Código abierto es un eslogan rotulado con tipografía Input en la mente de muchos programadores. Bajo el título Open Source, se abriga la corriente que tutela los beneficios derivados del acceso al código fuente de los programas para poder modificarlos, reescribirlos, utilizarlos y distribuirlos de manera autónoma y libre. La idea se centra en la premisa de que al compartir el código, el programa resultante tiende a ser de calidad superior al del software original, ya que evoluciona, se desarrolla y mejora de forma colectiva y, por tanto, más rápida. Este planteamiento cooperativo resquebraja la lógica del sistema, que opera amparando el monopolio que confieren las patentes y desnuda los desiguales dictámenes existentes en relación a los derechos de propiedad intelectual y a la libre competencia. Un conflicto entre legitimidades y privilegios travestido de metáfora, de buenos contra malos, dibujada en papel con copyright. Por un lado, los que opinan que sin el manto de las patentes las empresas y creadores pierden los alicientes para esforzarse y producir, digamos, música, literatura, arte, teatro, cine, fotografía, cómics, medicamentos, ingeniería, arquitectura o plantas y semillas de última generación. Y por otro, los que ven tras los métodos de protección y la argumentación del incentivo un discurso hueco y ampuloso que camufla formas de monopolio y una extensión de los peores defectos de los criterios económicos.
En los perímetros de este agitado debate están las derivadas de esa filosofía de la libre redistribución de productos que ya alcanza al desarrollo de máquinas industriales y al mundo audiovisual. Lo llamativo del caso es que, si reflexionamos detenidamente, nuestra alimentación, comenzando por la agricultura, ganadería y pesca, y finalizando en los recetarios, ha evolucionado dentro de un sistema de código abierto. Es decir, en una clave abierta donde el conocimiento ha fluido y fluye en cualquier trayectoria. Prácticamente no hay receta que no se haya podido adaptar o modificar a gusto del usuario. Y es por ello que, más allá de las vetas emotivas, la cocina tradicional expone, capa a capa, la riqueza de un aporte colectivo sostenido en el tiempo. Pero lejos de la tradición compartida, e íntima, está la propuesta de los restaurantes, de las composiciones de trazo fino y aromas adornados, ahormada sobre los anhelos y opiniones de un público que, además de en la mesa, consume sobre todo en el comedor de las redes. En no demasiados años, gracias precisamente a su aperturismo, la cocina ha devenido una de las disciplinas con un más alto grado de hibridación, generando una complejidad que hace necesaria una reflexión hacia adentro, un mirarse en el espejo del tiempo.

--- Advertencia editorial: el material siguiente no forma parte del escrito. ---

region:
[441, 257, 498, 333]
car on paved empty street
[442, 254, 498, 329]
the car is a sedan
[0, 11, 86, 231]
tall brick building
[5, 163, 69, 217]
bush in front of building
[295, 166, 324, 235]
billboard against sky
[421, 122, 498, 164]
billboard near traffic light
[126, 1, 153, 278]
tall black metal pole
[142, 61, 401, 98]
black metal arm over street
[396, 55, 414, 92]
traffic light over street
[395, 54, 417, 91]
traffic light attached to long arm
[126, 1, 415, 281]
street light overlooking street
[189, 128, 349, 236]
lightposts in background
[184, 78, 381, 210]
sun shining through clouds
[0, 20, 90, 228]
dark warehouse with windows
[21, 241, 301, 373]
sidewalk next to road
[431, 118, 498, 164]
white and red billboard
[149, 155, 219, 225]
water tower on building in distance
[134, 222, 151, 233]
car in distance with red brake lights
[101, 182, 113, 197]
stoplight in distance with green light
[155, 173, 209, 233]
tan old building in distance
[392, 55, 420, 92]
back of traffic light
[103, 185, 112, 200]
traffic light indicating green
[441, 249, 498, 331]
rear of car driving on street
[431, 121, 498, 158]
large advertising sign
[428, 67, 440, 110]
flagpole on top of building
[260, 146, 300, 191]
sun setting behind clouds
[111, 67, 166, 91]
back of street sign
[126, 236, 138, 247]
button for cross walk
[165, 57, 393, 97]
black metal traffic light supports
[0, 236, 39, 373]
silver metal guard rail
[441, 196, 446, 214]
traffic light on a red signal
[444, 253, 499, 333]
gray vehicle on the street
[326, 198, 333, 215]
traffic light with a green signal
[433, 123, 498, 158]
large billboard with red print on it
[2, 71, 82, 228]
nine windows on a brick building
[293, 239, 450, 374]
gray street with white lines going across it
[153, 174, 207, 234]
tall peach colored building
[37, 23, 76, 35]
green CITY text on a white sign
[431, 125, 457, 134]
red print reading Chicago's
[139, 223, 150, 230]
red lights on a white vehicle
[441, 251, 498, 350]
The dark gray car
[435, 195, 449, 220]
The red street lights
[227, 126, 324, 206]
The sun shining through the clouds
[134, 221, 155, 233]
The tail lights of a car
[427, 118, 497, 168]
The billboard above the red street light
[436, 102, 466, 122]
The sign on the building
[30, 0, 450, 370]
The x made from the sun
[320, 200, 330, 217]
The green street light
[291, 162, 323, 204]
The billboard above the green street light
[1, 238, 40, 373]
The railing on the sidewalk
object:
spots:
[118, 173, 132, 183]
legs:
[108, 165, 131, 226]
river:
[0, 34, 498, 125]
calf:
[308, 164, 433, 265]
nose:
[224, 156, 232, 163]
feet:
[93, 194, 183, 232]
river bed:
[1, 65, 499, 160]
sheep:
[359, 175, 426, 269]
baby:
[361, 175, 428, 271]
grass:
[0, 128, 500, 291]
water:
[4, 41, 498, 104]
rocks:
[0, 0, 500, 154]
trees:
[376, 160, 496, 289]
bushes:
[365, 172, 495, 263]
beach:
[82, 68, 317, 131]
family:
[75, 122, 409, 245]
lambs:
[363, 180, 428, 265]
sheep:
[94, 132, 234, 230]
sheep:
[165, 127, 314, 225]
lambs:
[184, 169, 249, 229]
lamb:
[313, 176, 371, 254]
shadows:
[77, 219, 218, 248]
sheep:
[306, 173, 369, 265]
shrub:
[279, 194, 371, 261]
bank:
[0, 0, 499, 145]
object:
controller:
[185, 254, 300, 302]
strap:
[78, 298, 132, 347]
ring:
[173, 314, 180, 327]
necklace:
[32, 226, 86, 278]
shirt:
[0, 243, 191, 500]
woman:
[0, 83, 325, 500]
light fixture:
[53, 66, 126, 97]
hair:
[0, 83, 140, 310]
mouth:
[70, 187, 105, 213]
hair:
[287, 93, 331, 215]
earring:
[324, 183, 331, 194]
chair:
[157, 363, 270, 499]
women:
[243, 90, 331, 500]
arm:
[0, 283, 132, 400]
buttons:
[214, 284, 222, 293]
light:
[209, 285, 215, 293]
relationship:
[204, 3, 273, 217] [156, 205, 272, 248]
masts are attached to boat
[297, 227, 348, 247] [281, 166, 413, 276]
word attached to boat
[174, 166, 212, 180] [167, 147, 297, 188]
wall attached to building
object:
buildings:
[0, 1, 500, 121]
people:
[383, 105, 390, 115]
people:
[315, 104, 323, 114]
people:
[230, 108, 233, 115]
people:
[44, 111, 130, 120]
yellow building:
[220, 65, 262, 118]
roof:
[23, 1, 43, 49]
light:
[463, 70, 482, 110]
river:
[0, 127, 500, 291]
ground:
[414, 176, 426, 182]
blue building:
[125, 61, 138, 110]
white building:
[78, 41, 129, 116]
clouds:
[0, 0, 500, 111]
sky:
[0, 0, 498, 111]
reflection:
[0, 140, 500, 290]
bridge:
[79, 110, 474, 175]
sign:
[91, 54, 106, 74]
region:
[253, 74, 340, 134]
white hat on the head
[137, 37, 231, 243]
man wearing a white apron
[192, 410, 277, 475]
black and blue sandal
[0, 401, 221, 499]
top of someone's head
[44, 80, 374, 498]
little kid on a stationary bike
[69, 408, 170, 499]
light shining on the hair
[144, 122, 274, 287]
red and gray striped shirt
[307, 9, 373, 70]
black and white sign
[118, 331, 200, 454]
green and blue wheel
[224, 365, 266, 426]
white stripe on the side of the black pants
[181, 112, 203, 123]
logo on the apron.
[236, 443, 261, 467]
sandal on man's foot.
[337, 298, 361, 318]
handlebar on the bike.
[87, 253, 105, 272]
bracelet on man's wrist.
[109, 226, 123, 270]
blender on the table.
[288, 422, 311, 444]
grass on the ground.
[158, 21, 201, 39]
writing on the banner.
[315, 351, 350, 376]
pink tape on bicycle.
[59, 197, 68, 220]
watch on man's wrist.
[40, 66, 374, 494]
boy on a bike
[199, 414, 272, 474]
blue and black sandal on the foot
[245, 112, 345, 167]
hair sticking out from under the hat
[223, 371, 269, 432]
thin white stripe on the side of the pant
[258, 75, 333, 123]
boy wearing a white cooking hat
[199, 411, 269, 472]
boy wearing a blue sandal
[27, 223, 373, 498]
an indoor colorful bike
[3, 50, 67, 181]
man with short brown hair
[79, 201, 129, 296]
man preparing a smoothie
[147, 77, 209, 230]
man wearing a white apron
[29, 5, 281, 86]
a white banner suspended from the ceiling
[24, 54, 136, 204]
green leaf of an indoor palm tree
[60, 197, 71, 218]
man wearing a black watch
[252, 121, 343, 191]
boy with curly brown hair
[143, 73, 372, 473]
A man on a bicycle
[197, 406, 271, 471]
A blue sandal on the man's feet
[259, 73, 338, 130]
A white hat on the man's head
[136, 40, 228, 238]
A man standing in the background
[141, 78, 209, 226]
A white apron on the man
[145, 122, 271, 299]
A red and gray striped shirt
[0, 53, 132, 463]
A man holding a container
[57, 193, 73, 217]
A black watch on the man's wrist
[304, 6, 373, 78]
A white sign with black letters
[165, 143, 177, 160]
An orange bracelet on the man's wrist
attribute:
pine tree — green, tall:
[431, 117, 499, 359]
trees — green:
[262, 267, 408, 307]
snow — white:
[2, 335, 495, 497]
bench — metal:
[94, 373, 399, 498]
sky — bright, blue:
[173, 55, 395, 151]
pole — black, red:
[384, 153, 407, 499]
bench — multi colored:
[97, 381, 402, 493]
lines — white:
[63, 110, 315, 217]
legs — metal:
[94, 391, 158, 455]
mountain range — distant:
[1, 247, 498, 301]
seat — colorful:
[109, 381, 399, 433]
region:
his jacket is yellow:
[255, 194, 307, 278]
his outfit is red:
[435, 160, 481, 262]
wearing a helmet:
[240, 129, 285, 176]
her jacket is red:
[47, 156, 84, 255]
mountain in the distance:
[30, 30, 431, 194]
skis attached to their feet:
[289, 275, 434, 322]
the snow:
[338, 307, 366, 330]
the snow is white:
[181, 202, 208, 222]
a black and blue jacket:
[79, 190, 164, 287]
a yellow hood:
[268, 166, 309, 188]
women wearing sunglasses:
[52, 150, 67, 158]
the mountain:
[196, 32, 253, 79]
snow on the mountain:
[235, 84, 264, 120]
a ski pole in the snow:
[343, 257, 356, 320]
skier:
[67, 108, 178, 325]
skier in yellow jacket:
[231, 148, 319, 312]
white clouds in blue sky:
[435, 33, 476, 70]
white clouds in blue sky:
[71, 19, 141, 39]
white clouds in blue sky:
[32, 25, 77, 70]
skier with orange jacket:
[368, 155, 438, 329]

En esta época de la fast information, de los titulares hambrientos y la comunicación en menos de 140 caracteres, es hora de deliberar sobre la forma en que la gastronomía constituye una fuente abierta de cultura y conocimiento; sobre cómo ha evolucionado gracias a la intervención y colaboración de actores en todos los niveles, desde investigadores a productores, desde artistas a foodies. Porque la cocina no es patrimonio de los cocineros sino de toda la sociedad en su conjunto.